It’s Complicated

Date: 9/23/2018

By gabriel4031

HL is in love with me. I don’t actually believe it though. I like him too. I call him “honey” sort of accidentally but sort of not. It’s a little of both. I had been wondering what it would be like. I had forgotten that others were there, I hadn’t thought they would be paying so much attention to us. Apparently it was obvious to all how we felt for each other. It wasn’t exactly obvious to me how he felt for me. It was to everyone else. So, when I say that, I see a girl smile. I was surprised because I thought she was in love with him. I thought she at least had feelings for him. But instead she’s apparently happy for him.
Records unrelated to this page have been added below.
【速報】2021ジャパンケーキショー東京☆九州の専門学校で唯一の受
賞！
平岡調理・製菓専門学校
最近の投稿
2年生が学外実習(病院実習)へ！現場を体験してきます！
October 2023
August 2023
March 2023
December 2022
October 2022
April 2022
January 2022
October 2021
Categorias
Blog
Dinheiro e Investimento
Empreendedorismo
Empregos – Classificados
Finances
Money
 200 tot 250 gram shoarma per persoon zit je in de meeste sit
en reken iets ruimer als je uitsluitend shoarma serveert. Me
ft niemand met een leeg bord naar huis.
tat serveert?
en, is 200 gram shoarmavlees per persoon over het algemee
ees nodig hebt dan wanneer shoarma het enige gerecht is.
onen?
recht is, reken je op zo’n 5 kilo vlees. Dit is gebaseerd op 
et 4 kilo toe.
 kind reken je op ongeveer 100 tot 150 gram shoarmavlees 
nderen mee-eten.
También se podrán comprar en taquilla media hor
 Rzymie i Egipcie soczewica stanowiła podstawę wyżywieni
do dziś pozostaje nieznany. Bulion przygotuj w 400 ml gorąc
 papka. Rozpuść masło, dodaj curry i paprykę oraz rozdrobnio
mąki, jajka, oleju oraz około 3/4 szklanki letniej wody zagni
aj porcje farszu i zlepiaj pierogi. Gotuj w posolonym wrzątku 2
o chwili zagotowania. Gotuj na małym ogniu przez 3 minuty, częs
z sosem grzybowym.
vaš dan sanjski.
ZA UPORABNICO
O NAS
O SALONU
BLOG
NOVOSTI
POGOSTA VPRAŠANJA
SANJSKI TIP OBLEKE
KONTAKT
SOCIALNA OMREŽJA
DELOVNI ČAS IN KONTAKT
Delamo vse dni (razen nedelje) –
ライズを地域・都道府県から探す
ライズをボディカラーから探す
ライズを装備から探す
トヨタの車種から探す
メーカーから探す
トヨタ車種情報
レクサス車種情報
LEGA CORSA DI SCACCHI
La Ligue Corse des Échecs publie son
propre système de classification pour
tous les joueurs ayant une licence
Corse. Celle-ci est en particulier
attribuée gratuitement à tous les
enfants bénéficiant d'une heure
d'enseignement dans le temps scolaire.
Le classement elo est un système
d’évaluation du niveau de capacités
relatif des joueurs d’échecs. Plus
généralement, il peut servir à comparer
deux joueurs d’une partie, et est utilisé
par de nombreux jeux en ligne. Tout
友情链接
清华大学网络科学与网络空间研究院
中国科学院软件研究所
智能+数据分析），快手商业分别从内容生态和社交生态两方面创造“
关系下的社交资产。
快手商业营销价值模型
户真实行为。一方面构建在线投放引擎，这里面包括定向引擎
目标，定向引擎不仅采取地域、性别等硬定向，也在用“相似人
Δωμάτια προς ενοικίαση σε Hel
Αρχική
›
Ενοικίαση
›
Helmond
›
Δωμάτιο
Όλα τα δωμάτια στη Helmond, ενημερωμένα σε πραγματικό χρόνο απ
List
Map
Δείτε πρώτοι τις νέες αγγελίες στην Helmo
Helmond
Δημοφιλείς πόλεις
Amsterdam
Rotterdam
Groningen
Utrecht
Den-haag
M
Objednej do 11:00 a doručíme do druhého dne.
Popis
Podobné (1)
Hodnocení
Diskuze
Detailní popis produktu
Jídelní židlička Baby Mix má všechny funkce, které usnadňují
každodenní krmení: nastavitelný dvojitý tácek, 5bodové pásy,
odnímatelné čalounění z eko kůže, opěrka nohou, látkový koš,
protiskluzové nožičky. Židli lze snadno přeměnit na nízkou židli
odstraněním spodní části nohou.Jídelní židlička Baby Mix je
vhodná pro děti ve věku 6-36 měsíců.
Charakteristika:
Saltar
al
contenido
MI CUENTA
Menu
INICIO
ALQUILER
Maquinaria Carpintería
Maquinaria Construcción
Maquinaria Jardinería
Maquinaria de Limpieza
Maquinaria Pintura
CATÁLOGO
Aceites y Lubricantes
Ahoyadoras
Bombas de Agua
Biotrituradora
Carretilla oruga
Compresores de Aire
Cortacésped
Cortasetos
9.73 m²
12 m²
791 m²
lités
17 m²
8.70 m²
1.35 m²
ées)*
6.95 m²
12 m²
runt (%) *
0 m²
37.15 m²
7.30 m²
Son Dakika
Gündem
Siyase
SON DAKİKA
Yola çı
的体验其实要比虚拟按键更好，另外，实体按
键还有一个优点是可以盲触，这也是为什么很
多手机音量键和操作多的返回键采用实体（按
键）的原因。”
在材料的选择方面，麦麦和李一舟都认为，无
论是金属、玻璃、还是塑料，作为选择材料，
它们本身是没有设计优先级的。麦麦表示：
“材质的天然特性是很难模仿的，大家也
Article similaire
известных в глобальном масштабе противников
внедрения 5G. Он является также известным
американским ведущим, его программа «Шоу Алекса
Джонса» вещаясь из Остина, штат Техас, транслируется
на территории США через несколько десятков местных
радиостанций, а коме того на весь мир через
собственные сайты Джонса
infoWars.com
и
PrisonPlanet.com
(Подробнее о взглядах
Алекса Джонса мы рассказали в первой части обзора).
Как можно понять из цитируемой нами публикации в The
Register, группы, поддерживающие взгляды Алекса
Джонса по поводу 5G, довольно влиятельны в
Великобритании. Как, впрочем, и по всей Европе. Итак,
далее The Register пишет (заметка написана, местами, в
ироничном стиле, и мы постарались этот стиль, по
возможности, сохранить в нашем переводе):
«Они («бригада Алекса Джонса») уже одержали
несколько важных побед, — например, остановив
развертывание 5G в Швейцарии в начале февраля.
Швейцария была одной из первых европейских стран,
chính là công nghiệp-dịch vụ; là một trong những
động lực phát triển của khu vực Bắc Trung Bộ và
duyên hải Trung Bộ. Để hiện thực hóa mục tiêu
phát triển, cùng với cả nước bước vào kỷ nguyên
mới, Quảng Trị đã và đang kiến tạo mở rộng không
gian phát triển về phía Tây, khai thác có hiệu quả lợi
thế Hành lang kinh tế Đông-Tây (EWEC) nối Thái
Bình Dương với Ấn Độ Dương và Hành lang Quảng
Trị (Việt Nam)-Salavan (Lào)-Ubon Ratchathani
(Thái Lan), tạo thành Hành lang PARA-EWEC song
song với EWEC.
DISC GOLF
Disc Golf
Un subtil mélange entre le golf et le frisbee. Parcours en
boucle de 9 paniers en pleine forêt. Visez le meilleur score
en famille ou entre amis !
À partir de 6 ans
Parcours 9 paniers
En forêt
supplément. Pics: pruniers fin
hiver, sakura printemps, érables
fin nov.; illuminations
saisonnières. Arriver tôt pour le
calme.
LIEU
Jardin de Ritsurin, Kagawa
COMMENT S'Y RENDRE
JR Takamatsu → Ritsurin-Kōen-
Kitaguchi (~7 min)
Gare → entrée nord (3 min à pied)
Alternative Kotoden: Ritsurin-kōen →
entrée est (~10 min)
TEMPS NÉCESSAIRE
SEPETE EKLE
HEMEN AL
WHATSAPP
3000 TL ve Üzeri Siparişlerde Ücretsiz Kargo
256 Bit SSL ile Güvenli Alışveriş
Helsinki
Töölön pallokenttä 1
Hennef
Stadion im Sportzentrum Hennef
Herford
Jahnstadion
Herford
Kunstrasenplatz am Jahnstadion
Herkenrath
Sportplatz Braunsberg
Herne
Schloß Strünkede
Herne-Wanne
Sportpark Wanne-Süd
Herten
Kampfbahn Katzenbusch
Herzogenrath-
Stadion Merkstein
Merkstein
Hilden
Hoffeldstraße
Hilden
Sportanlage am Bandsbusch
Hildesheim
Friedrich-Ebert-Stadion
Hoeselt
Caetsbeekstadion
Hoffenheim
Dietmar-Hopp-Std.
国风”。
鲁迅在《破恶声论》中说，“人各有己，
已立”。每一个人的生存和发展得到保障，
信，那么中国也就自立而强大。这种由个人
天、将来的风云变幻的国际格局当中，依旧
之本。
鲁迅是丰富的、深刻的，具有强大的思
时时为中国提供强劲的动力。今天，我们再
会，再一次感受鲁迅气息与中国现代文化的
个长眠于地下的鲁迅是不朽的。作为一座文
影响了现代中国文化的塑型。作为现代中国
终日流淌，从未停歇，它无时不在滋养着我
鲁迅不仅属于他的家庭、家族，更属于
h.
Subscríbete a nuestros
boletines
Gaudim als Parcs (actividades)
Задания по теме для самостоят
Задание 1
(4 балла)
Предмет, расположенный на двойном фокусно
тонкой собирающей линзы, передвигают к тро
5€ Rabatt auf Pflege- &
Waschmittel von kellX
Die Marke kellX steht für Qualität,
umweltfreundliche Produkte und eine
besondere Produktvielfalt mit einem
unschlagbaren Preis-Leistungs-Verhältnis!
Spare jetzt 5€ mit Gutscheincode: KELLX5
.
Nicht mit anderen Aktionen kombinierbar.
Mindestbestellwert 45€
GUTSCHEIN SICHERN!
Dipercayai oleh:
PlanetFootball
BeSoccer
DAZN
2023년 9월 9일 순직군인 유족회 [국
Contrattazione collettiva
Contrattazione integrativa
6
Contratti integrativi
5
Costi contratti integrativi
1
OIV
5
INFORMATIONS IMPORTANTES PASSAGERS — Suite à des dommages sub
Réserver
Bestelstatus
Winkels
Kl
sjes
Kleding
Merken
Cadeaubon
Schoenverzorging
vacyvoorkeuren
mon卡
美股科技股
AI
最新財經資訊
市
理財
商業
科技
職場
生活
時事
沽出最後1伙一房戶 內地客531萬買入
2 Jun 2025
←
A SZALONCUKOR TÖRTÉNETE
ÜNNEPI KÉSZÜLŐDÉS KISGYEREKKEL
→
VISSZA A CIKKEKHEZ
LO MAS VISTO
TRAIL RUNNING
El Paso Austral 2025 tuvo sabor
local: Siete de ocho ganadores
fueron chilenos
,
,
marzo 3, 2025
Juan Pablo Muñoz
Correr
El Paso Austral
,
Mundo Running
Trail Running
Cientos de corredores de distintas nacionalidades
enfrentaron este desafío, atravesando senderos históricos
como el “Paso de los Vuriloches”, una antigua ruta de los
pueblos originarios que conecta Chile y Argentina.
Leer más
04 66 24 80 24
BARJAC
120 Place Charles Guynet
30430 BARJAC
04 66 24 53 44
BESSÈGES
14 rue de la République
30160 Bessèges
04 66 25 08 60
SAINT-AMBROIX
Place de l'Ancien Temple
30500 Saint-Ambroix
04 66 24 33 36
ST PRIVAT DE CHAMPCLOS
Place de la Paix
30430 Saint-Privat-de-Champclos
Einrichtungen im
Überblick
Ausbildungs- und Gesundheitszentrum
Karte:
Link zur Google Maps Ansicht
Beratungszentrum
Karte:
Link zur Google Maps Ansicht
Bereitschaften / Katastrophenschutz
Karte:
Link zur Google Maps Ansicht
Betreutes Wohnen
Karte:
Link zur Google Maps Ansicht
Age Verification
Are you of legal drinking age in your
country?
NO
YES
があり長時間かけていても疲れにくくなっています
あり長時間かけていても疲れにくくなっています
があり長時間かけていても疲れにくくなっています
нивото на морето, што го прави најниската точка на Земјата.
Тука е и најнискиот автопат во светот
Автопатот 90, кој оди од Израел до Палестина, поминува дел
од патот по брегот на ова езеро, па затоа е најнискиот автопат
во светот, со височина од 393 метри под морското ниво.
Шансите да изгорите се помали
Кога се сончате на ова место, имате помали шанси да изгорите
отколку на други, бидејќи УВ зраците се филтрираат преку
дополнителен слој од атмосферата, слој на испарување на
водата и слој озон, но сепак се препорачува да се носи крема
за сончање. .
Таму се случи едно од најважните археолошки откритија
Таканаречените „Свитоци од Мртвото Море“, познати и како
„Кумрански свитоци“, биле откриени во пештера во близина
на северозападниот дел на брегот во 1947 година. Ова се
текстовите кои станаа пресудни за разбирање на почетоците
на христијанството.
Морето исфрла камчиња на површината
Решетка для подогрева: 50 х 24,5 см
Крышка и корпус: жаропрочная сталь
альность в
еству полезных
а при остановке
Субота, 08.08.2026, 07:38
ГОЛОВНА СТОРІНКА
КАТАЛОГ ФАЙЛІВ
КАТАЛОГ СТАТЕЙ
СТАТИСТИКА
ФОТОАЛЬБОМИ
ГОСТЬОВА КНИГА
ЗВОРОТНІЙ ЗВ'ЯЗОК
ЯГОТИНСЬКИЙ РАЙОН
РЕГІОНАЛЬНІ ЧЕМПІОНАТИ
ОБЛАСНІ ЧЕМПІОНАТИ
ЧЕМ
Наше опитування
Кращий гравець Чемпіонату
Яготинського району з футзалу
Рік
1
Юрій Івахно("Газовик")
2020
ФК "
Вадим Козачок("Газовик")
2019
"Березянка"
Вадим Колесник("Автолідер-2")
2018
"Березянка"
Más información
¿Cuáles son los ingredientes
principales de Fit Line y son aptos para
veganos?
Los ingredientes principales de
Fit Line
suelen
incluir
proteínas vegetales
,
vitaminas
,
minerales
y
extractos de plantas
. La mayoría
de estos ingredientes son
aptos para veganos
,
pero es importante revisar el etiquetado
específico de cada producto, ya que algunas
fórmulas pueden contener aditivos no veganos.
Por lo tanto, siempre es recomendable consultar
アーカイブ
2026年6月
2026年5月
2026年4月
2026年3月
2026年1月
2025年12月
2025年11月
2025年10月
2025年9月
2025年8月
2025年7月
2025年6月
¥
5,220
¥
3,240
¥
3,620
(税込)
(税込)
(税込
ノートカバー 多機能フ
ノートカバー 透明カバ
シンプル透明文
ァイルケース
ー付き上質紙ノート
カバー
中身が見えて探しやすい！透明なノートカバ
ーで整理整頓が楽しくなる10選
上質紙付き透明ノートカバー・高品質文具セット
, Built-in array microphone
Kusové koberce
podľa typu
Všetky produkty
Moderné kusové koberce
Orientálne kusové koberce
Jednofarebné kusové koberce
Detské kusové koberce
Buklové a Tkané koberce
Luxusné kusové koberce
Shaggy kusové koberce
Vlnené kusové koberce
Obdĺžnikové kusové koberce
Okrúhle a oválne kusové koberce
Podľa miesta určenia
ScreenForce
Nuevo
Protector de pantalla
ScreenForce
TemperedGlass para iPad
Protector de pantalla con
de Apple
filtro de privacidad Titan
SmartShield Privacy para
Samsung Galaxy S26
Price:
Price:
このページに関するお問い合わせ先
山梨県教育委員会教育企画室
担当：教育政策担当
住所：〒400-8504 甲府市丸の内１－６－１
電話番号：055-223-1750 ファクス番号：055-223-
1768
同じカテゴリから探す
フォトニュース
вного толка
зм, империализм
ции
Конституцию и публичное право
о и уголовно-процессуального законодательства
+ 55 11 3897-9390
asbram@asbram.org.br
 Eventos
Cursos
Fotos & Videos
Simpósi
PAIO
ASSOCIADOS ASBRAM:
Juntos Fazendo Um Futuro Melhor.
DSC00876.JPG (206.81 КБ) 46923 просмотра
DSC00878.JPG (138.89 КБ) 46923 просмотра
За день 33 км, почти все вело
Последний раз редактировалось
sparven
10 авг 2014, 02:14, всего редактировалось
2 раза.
He leaves her side immediately and lays down next to me (everyone is here for a wedding and is sleeping on the floor in a giant room watching movies until they fall asleep. Only three of us appear to be awake. He starts kissing me passionately. I’m startled by it but kiss him back some too, though I also worry that others will see. It feels good. He is on top of me, kissing me. I don’t want him to stop, but I have to make him stop. He is understandably confused. I tell him we can talk about it later. I cuddle up into him and sleep. He wraps his arms around me. It’s such a nice feeling. We try to find a place alone to talk about it, but no matter where we go, someone is there. He wants to know why I called him honey, and now seem to not want his affections. I tell him it’s complicated but it can’t be an open thing for all to see, but I do like his affection, his kisses, and having him around me. I apologize that I confused him. We kiss again before deciding to keep it private. Someone has seen us.